=== Data shown ===

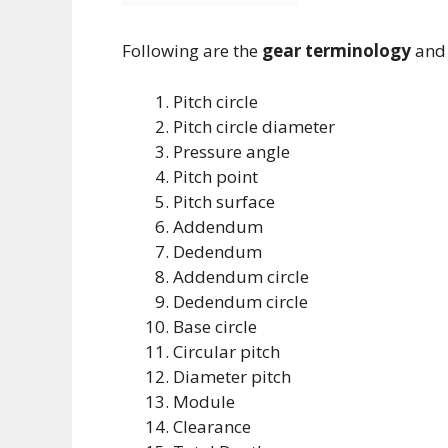
Following are the
gear terminology
and 
Pitch circle
Pitch circle diameter
Pressure angle
Pitch point
Pitch surface
Addendum
Dedendum
Addendum circle
Dedendum circle
Base circle
Circular pitch
Diameter pitch
Module
Clearance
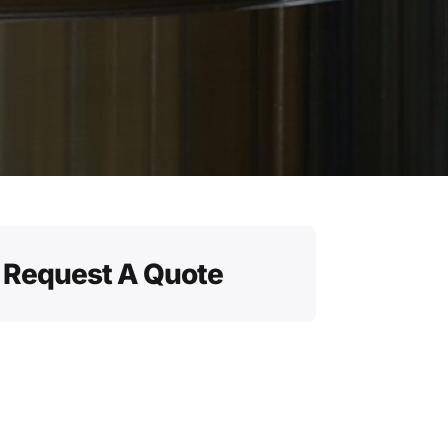
Request A Quote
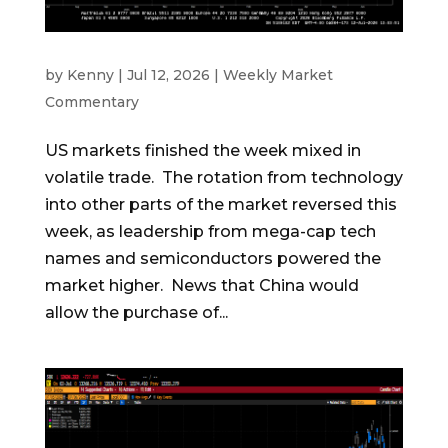
by
Kenny
|
Jul 12, 2026
|
Weekly Market
Commentary
US markets finished the week mixed in
volatile trade. The rotation from technology
into other parts of the market reversed this
week, as leadership from mega-cap tech
names and semiconductors powered the
market higher. News that China would
allow the purchase of...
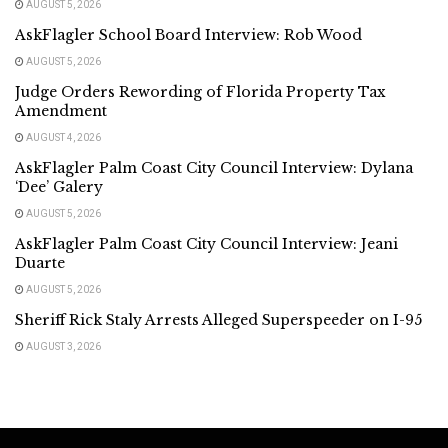
AUGUST 5, 2026
AskFlagler School Board Interview: Rob Wood
AUGUST 5, 2026
Judge Orders Rewording of Florida Property Tax
Amendment
AUGUST 4, 2026
AskFlagler Palm Coast City Council Interview: Dylana
‘Dee’ Galery
AUGUST 5, 2026
AskFlagler Palm Coast City Council Interview: Jeani
Duarte
AUGUST 5, 2026
Sheriff Rick Staly Arrests Alleged Superspeeder on I-95
AUGUST 3, 2026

===

What to work on
Tally the lines in the listing that contain the word "City". Reply with the number alone.

Written solution
2